Transcribed page contents:
⟨

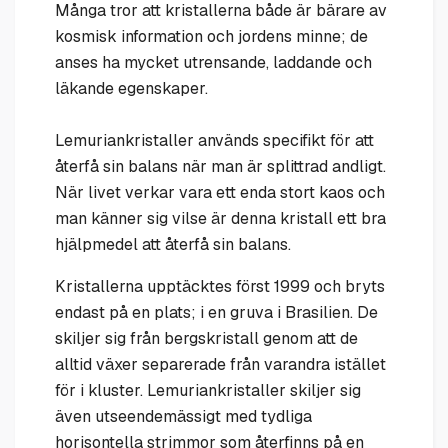
Många tror att kristallerna både är bärare av
kosmisk information och jordens minne; de
anses ha mycket utrensande, laddande och
läkande egenskaper.
Lemuriankristaller används specifikt för att
återfå sin balans när man är splittrad andligt.
När livet verkar vara ett enda stort kaos och
man känner sig vilse är denna kristall ett bra
hjälpmedel att återfå sin balans.
Kristallerna upptäcktes först 1999 och bryts
endast på en plats; i en gruva i Brasilien. De
skiljer sig från bergskristall genom att de
alltid växer separerade från varandra istället
för i kluster. Lemuriankristaller skiljer sig
även utseendemässigt med tydliga
horisontella strimmor som återfinns på en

⟩

# TASK TO CARRY OUT:
Return a verbatim transcription of the data, omitting all images.

# SOLUTION TO THIS PROBLEM:
Många tror att kristallerna både är bärare av
kosmisk information och jordens minne; de
anses ha mycket utrensande, laddande och
läkande egenskaper.
Lemuriankristaller används specifikt för att
återfå sin balans när man är splittrad andligt.
När livet verkar vara ett enda stort kaos och
man känner sig vilse är denna kristall ett bra
hjälpmedel att återfå sin balans.
Kristallerna upptäcktes först 1999 och bryts
endast på en plats; i en gruva i Brasilien. De
skiljer sig från bergskristall genom att de
alltid växer separerade från varandra istället
för i kluster. Lemuriankristaller skiljer sig
även utseendemässigt med tydliga
horisontella strimmor som återfinns på en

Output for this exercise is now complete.